Databricks Workflows (public preview)

Databricks Workflows is Databricks' managed orchestration services, which enables users to easily create and manage multitask workflows for ETL, analytics and machine learning pipelines.

Integrating MC with Databricks Workflows allows you to quickly determine which Databricks workflow potentially caused an anomaly downstream, accelerating your time to resolution. You will also be able to manage your workflow failure alerts along with all other data quality alerts in Monte Carlo, so you have centralized incident triage, notification routing, and data quality reporting across all your data and system issues.

1. Databricks Workflows on Lineage and as Assets

Databricks Job on Lineage

Understand which Databricks Workflows jobs creates the lineage between two tables in your Databricks environment.
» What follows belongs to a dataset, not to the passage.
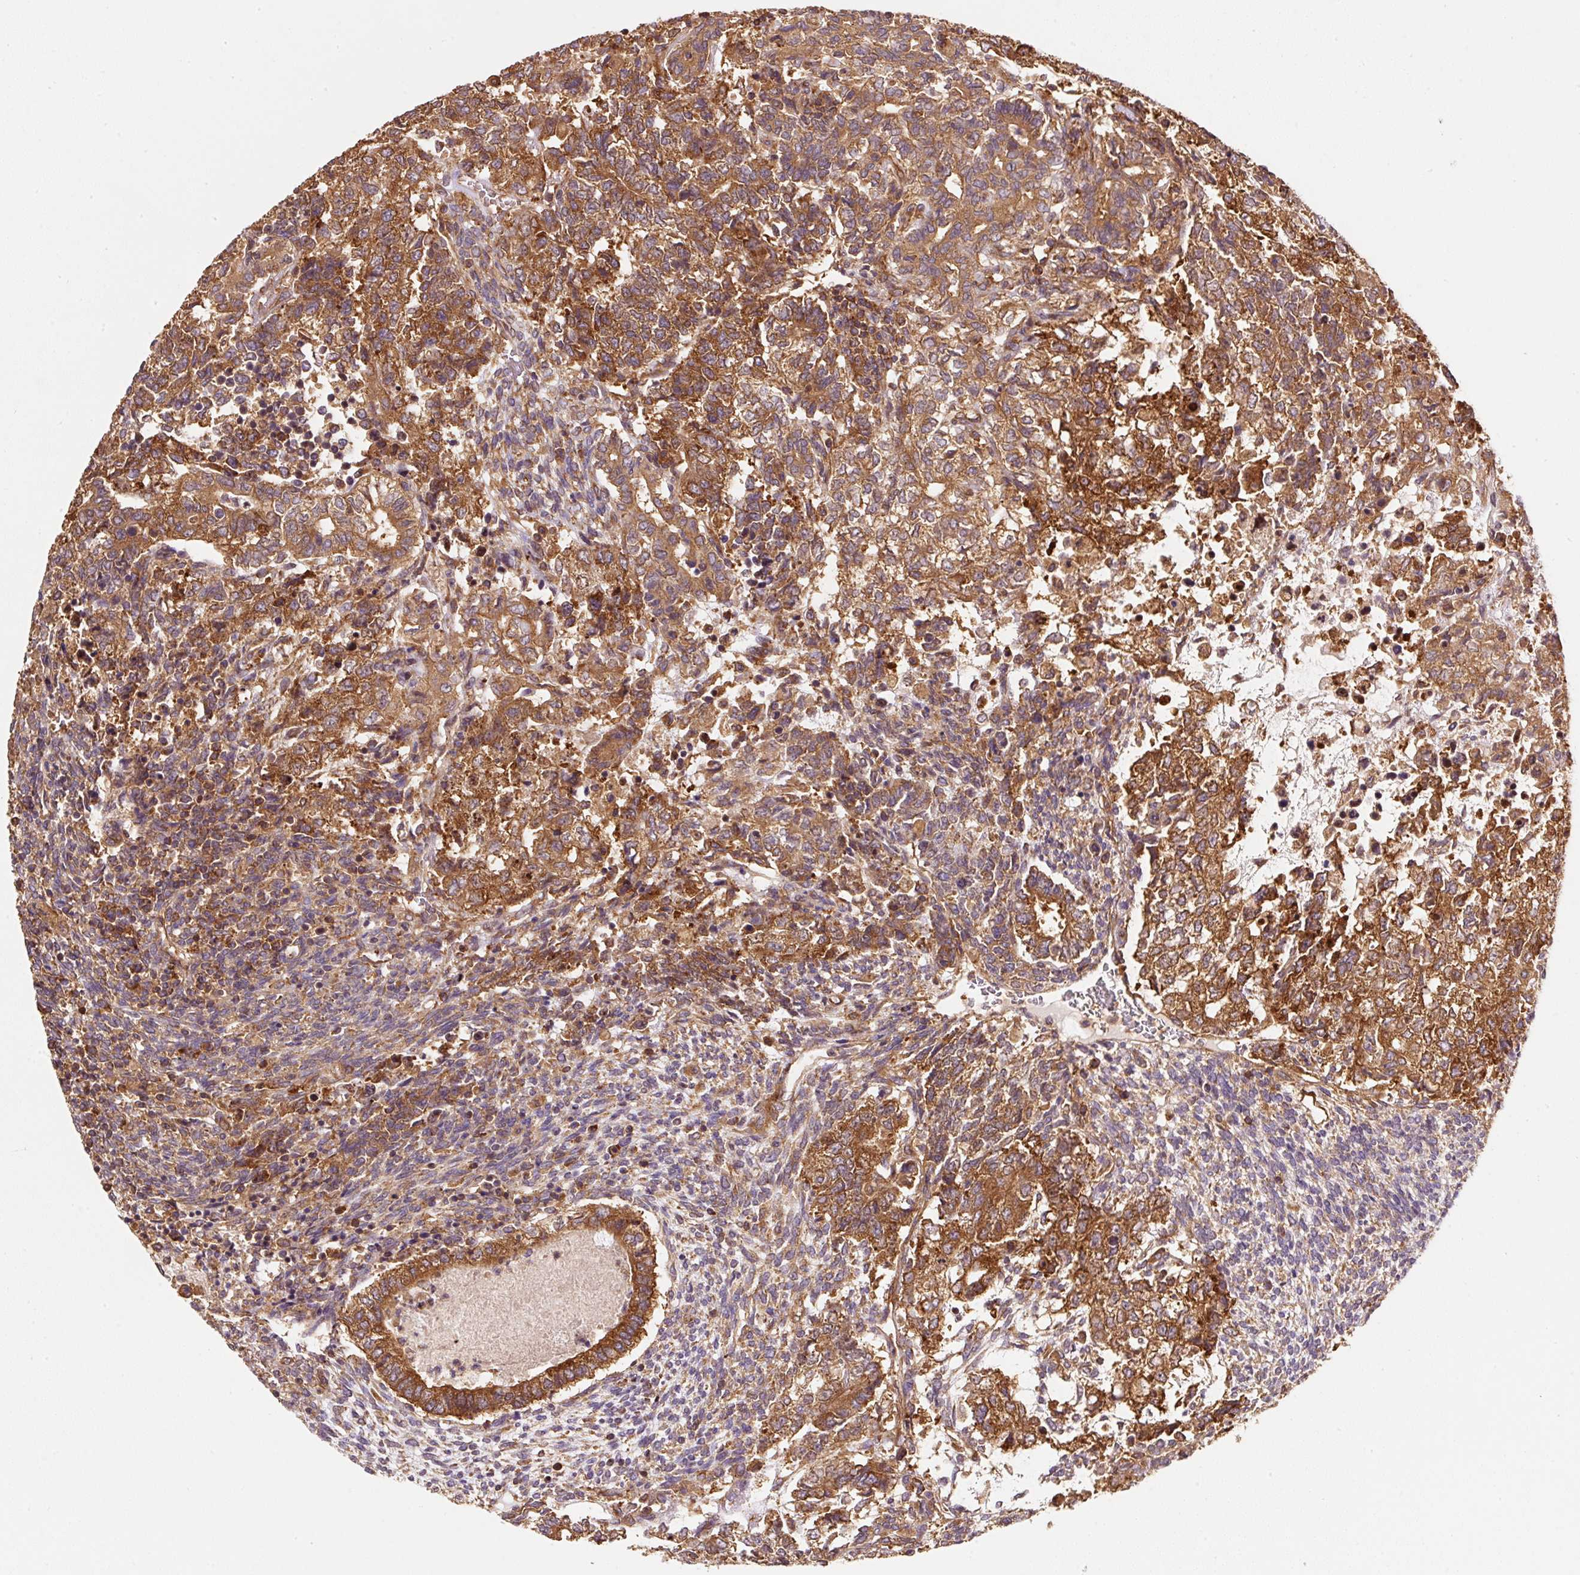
{"staining": {"intensity": "strong", "quantity": ">75%", "location": "cytoplasmic/membranous"}, "tissue": "testis cancer", "cell_type": "Tumor cells", "image_type": "cancer", "snomed": [{"axis": "morphology", "description": "Carcinoma, Embryonal, NOS"}, {"axis": "topography", "description": "Testis"}], "caption": "A high-resolution histopathology image shows IHC staining of testis cancer, which shows strong cytoplasmic/membranous positivity in about >75% of tumor cells.", "gene": "EIF2S2", "patient": {"sex": "male", "age": 23}}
Click into the Databricks icon to see recent job runs for this lineage edge.

Databricks Jobs As Assets

Use Monte Carlo as a single pane of glass for all data quality context for each table, including Databricks Job runs. Check the status and duration of recent Databricks job runs relevant to a table of interest.

Setup and Getting Started

If you have set up the MC-Databricks integration after 10/1/2024 following the latest documentation, there should be no additional configuration needed. If not, you need to ensure the following two conditions:
i. Have a working MC-Databricks connection, following instructions step 1 through step 6 here, and
ii. Make sure permissions to job-related system tables below are granted to the Service Principal. These are also covered in docs here:

GRANT SELECT ON system.lakeflow.jobs TO <monte_carlo_service_principal>;
GRANT SELECT ON system.lakeflow.job_tasks TO <monte_carlo_service_principal>;
GRANT SELECT ON system.lakeflow.job_run_timeline TO <monte_carlo_service_principal>;
GRANT SELECT ON system.lakeflow.job_task_run_timeline TO <monte_carlo_service_principal>;

Then Monte Carlo will automatically start collecting Databricks Workflow Job information.
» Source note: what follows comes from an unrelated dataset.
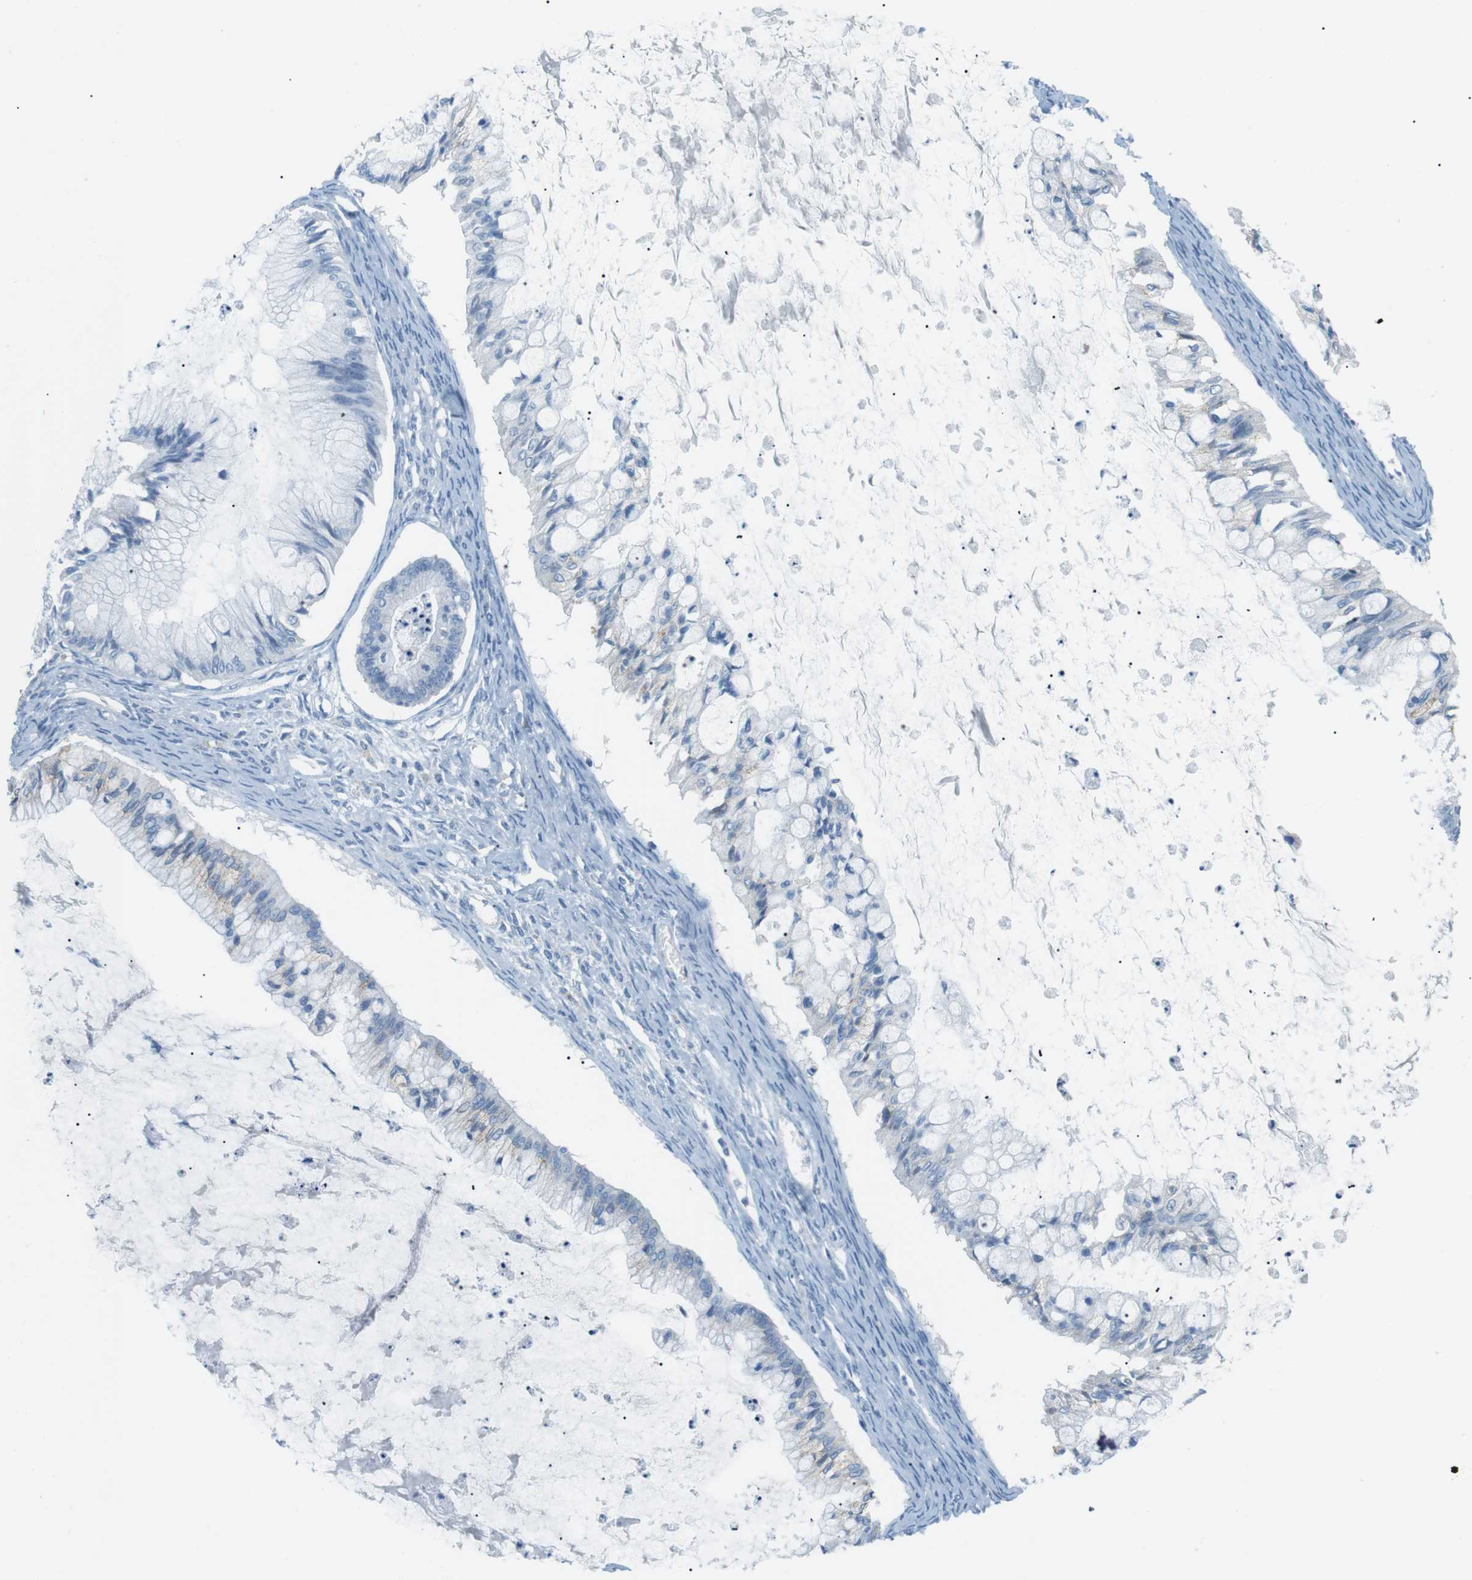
{"staining": {"intensity": "negative", "quantity": "none", "location": "none"}, "tissue": "ovarian cancer", "cell_type": "Tumor cells", "image_type": "cancer", "snomed": [{"axis": "morphology", "description": "Cystadenocarcinoma, mucinous, NOS"}, {"axis": "topography", "description": "Ovary"}], "caption": "Immunohistochemistry photomicrograph of neoplastic tissue: human mucinous cystadenocarcinoma (ovarian) stained with DAB (3,3'-diaminobenzidine) shows no significant protein staining in tumor cells. Brightfield microscopy of immunohistochemistry (IHC) stained with DAB (3,3'-diaminobenzidine) (brown) and hematoxylin (blue), captured at high magnification.", "gene": "VAMP1", "patient": {"sex": "female", "age": 57}}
2. Databricks Workflows Failures as MC Alerts

Databricks Job Alerts in MC

Receive alerts on Databricks Workflows failures in Monte Carlo, so you can centrally manage and report on such issues along with all your other data incidents. More info on how alerts work in MC here

Setup

1. Create Webhook Key and Secret in Monte Carlo

Create via UI
You can use the Monte Carlo UI to create a databricks webhook integration key. On the Integrations page, under the Orchestration section, you will see a Databricks Workflows connection for each Databricks Sql Warehouse Connection in Monte Carlo.

Click on the three dots at the end of the line, select Manage Keys to create a key. You will use this key to create the webhook notification in Databricks.

Click on the "Generate integration key" button, then you will see an integration key generated below.

Create via CLI
Alternatively, you can use the Monte Carlo CLI to create a databricks webhook integration key. Follow script below.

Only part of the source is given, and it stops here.